__Te lezen tekst__
━━━
Souris studeerde viool en compositie aan het Koninklijk Conservatorium te Brussel. Na het studium was hij muziekpedagoog en zette zich zeer voor de hedendaagse muziek in. Zo was hij voorzitter van de Belgische Afdeling van de internationale Vennootschap voor Hedendaagse Muziek "Société Internationale de Musique Contemporaine" (SIMC) en hij stichtte het Studio Musical du Séminaire des Arts (studiecentrum voor hedendaagse muzikale en esthetische vraagstukken). In 1947 maakte hij als eerste het werk van Pierre Boulez bekend.
Verder was hij dirigent bij het Belgische Nationale Radio Omroep (NIRB). Maar hij heeft ook verschillende fanfareorkesten gedirigeerd.
In 1947 stichtte hij de tijdschrift Polyphonie. In 1927 werd hij met de Rubens-prijs onderscheiden.
Souris was sinds 1949 docent harmonie aan het Koninklijk Conservatorium te Brussel. Eveneens doceerde hij muzikale esthetiek aan het Institut National des Arts et du Spectacle (INSAS). Aan het Centre d’Etudes Supérieures de la Renaissance te Tours doceerde hij musicologie. Hij ontwierp een volledige studie voor het opschrijven van de tablatuur voor luit van de XVIe eeuw. In 1964 maakte hij een transcriptie en orkestratie in concertvorm van de Fêtes d’Hébé van Jean-Philippe Rameau. Op de andere zijde onderwees hij ook de techniek van de Dodecafonie (twaalftoontechniek).
━━━
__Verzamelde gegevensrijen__
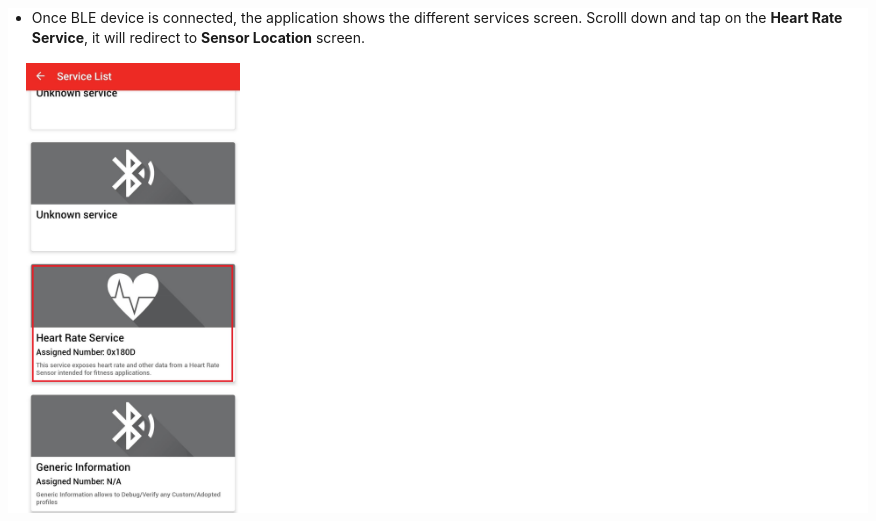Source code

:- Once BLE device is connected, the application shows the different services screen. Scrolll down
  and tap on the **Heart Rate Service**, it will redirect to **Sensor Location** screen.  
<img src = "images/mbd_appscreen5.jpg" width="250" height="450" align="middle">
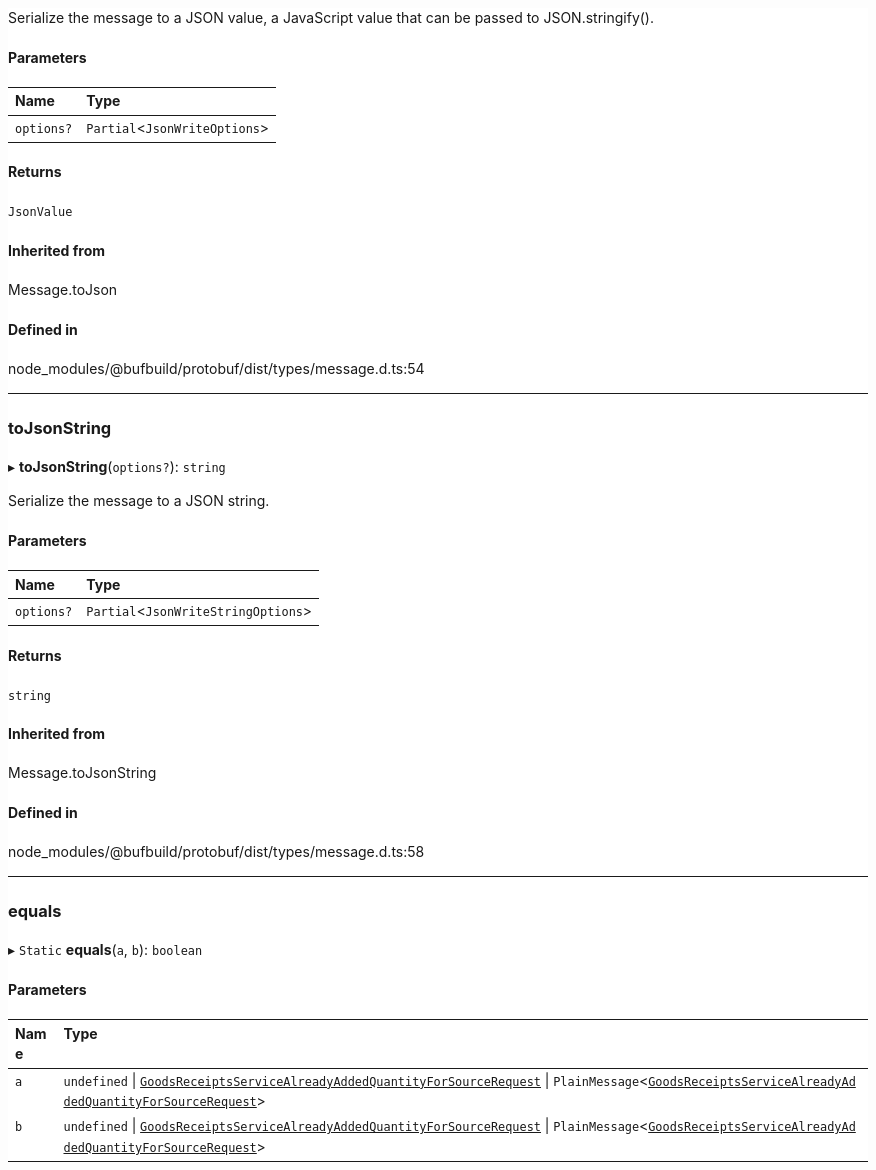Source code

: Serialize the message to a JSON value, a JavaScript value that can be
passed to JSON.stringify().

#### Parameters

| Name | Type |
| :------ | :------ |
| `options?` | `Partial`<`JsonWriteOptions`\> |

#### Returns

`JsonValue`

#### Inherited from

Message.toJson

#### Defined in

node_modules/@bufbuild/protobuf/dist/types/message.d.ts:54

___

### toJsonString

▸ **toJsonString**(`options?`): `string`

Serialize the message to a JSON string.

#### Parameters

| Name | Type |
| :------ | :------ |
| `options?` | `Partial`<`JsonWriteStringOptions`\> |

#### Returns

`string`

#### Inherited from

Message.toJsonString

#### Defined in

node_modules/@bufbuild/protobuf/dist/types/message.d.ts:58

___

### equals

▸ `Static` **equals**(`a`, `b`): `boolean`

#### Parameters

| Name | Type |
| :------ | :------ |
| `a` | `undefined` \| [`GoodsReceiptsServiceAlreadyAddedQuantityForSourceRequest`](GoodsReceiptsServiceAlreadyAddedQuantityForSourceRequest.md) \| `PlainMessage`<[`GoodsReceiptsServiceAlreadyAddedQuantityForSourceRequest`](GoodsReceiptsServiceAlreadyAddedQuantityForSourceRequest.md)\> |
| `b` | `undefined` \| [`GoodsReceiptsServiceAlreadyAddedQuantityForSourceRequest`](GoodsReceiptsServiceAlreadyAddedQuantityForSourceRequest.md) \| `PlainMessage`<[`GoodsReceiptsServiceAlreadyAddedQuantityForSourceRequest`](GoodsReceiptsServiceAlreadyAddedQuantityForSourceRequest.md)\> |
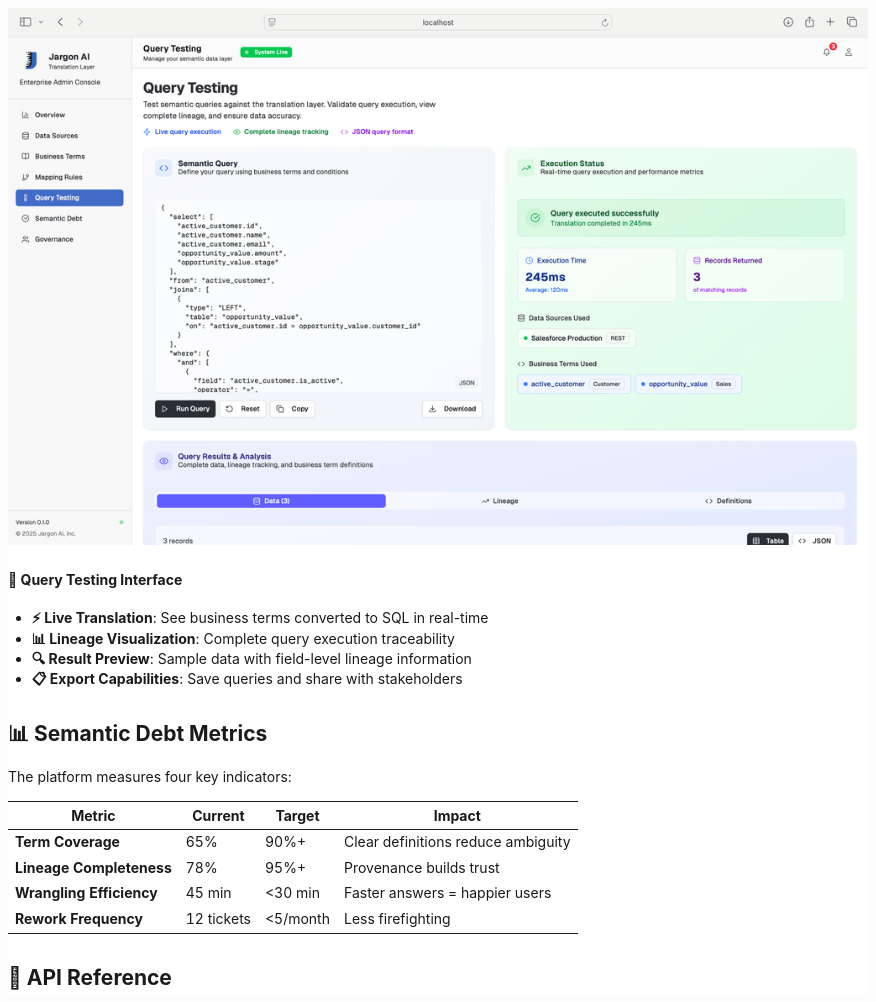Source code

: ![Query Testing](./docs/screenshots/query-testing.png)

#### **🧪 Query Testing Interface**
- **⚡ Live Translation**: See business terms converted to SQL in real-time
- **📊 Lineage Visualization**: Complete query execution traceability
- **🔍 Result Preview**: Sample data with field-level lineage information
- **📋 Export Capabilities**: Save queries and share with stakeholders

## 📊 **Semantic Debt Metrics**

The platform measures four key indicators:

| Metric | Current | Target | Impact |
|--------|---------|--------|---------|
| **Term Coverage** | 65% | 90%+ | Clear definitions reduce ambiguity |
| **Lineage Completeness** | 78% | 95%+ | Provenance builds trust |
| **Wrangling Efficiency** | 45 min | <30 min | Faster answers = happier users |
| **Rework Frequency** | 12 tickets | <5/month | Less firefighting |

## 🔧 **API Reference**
━━━
__Opdracht 1__
Neem uit de tekst over Souris het stuk tussen "In 1947 stichtte" en "de Dodecafonie (twaalftoontechniek)." over, beide inbegrepen, en vervang daarin "Polyphonie" door "Musique Vivante".
__Opdracht 2__
Welke activiteiten noemt de tekst over Souris als voorbeeld van zijn inzet voor de hedendaagse muziek?

__Verwacht antwoord 1__
In 1947 stichtte hij de tijdschrift Musique Vivante. In 1927 werd hij met de Rubens-prijs onderscheiden.
Souris was sinds 1949 docent harmonie aan het Koninklijk Conservatorium te Brussel. Eveneens doceerde hij muzikale esthetiek aan het Institut National des Arts et du Spectacle (INSAS). Aan het Centre d’Etudes Supérieures de la Renaissance te Tours doceerde hij musicologie. Hij ontwierp een volledige studie voor het opschrijven van de tablatuur voor luit van de XVIe eeuw. In 1964 maakte hij een transcriptie en orkestratie in concertvorm van de Fêtes d’Hébé van Jean-Philippe Rameau. Op de andere zijde onderwees hij ook de techniek van de Dodecafonie (twaalftoontechniek).

__Verwacht antwoord 2__
Hij was voorzitter van de Belgische afdeling van de Société Internationale de Musique Contemporaine (SIMC). Ook stichtte hij het Studio Musical du Séminaire des Arts, een studiecentrum voor hedendaagse muzikale en esthetische vraagstukken.